Ten years ago there was a lot of talk in certain circles about Peak Oil. At the time the rest of the world ignored the whispers, because life was just so damned good! It was very much similar to the Climate Change debates. A group of people who were heavily invested in the lifestyles that copious use of fossil fuels created wanted to hear nothing about resource depletion or environmental destruction (potentially) wrought by our continued use and dependence on fossil fuels.
Having grown up in a coal mining part of the world, I saw, first hand, how destructive using coal is. It doesn't just kill the environment. It also kills the people and the communities who depend on coal as an economic base. The only people who get rich in the coal industry are the people who own the mineral rights to the coal. The people who actually work in the industry are struggling to just make ends meet while their health continually deteriorates. Many end up broken and disabled before they turn 50.
For many decades the oil industry boomed. We had a glut of the black gold and a lot of people got very rich. We've known now for many years that the oil industry in the US is waning, and we also know (at least those of us who'll admit it) that the oil industry is waning worldwide.
In the 1950s, geologists discovered the Bakken Tar Sands. Nothing was done for more than half a century to attempt to extract that oil, because it wasn't profitable to do so. When the price-per-barrel for oil topped $80, investors suddenly became very interested, and fracking the tar sands started. It was a boom for the communities around the tar sands ... for a couple of years.
The problem with tar sands oil, other than it being difficult and costly to extract, is that it's not sweet and light, like oil from a well.
In response to the tar sands mining, oil rich countries, like Saudi Arabia, began flooding the market with their oil, and the prices went down. The price of gasoline at our pumps here in the US dropped ...
... and everyone gave a big cheer.
But, perhaps, that cheer was misplaced, and a thoughtless return to our gluttony was irresponsible, because it won't last.

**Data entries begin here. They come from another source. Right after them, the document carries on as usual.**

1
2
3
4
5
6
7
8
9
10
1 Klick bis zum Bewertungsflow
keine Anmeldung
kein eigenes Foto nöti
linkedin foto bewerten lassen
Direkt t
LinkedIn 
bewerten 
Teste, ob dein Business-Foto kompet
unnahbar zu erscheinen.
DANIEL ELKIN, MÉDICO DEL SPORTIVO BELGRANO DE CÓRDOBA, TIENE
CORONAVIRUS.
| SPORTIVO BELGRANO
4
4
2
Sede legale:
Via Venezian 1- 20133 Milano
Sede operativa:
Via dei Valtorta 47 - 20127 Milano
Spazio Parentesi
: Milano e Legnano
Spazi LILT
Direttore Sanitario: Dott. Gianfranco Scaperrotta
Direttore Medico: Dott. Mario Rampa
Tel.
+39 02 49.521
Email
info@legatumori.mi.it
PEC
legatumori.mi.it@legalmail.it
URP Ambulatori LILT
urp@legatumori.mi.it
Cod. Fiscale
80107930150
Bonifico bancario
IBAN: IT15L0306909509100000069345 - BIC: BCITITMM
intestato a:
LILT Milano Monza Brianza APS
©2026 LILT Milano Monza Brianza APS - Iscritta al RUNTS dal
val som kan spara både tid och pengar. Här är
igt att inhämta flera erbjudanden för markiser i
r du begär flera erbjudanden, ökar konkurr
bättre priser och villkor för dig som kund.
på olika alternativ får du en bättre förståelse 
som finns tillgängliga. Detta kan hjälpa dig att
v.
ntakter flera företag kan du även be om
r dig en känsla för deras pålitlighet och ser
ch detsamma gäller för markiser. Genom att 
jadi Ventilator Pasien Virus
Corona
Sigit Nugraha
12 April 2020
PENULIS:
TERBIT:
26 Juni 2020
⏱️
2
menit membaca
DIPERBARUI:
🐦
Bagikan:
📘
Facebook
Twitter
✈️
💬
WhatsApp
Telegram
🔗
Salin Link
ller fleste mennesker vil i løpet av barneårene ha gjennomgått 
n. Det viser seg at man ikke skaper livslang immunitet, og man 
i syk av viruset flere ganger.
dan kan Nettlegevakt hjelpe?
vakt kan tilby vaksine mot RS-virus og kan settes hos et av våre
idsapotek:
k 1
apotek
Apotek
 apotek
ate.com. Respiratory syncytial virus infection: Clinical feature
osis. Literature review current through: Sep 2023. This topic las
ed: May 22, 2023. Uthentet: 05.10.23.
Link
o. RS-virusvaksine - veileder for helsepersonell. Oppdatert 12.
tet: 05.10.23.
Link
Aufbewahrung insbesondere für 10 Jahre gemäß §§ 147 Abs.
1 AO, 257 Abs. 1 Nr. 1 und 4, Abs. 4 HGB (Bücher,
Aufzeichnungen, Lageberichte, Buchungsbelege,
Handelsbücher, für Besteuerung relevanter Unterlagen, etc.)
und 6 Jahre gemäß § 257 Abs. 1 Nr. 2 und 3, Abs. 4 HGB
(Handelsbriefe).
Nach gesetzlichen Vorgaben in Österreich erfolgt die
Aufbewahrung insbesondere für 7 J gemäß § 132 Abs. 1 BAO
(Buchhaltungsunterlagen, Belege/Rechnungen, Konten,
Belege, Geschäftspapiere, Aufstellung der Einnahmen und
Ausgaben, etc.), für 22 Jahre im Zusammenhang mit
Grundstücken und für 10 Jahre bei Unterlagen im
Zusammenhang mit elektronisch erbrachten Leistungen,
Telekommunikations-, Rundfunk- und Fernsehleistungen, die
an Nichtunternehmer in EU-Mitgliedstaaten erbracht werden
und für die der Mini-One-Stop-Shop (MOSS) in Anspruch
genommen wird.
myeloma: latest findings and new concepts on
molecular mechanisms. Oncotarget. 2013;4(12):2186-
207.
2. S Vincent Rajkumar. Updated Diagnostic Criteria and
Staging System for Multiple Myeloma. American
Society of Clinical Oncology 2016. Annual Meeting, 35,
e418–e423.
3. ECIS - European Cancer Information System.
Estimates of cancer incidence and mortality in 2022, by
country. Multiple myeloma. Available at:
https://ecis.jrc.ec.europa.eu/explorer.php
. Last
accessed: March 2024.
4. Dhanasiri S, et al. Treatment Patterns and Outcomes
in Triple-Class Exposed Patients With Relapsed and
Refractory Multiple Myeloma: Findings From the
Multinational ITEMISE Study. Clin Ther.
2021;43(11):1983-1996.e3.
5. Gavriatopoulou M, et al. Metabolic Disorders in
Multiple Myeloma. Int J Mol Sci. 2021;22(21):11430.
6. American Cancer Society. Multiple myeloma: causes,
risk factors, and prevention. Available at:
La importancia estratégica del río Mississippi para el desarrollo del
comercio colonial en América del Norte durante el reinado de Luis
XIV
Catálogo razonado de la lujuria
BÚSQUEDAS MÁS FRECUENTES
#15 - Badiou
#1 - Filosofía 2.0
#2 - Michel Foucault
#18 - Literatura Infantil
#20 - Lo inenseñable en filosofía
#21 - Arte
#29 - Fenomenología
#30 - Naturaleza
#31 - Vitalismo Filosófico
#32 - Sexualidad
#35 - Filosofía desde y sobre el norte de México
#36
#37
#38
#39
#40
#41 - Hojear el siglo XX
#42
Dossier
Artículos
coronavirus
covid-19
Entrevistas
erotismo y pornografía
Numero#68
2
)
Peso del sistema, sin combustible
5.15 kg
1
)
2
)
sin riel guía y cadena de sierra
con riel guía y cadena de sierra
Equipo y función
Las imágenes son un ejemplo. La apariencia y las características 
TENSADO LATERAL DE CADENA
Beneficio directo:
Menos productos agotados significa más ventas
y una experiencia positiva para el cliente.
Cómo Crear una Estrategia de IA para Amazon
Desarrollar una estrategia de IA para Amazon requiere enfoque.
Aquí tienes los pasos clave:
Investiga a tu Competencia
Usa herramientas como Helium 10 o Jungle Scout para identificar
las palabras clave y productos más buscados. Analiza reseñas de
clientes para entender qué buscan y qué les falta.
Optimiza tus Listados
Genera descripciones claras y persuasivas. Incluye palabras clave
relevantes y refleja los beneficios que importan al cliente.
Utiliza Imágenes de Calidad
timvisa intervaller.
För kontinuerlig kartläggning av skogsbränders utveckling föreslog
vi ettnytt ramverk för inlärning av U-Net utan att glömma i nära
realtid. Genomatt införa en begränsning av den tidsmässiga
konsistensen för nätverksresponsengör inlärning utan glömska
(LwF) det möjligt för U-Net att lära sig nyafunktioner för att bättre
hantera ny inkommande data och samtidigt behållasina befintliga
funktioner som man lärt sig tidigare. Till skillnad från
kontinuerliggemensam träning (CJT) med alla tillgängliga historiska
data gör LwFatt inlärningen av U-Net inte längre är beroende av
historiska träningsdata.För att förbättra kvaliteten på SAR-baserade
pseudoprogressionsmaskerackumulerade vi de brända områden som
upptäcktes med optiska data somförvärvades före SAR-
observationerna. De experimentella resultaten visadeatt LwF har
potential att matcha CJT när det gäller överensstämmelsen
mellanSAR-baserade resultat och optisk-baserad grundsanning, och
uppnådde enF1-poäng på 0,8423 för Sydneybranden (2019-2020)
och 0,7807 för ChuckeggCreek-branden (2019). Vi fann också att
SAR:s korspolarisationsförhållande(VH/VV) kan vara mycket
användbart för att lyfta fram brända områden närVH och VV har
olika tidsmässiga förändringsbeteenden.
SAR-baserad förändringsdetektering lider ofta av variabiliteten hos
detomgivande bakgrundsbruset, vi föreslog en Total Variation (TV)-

According to this article, Shell is cutting over two thousand jobs because of weak oil prices.
What does that mean, you ask?
As Saudi Arabia continues to pump more and more oil out of their wells, they are depleting what they have, and it is only a matter of time before their well is dry. There are only so many oil wells out there, and once we've used up what's available, we either learn to live without it or we end up like curs fighting over the scraps out in the dirt yard.
Here at Chez Brown, the peas are a couple of inches high. Baby lettuce is ready to harvest. The apple trees are in full bloom and beautiful, promising a bumper crop this year. The first batch of ten broiler hens is ready to pick-up at the butcher, and we have two dozen more growing out in the yard.
The other day a friend was laughing, incredulously, as I recounted the story of my shirt. "It used to be yellow," I said. "Then, I washed it, and it ended up with a red splotch, and so I dyed it blue. Now, it's starting to fade, because I dry it on the line." She said, "You get a lot of wear out of your clothes, don't you?"
Life would be tough, if the economy buckles. The world won't just go away, and there will still be things we have to pay for, but because we have food, because I know how to get a lot of wear out of my clothes, because we're learning to be more frugal with everything - including our Internet usage (more on that another day :)) - we might be able to stay somewhat comfortable - even on our tiny quarter-of-an-acre.
In another post, my friend, Contrary Goddess reminded me that people are often limited more by what they perceive as limits than actual physical restrictions. There's a lot we can do, where we are, with what we have. The key is to see the possibilities rather than the limits.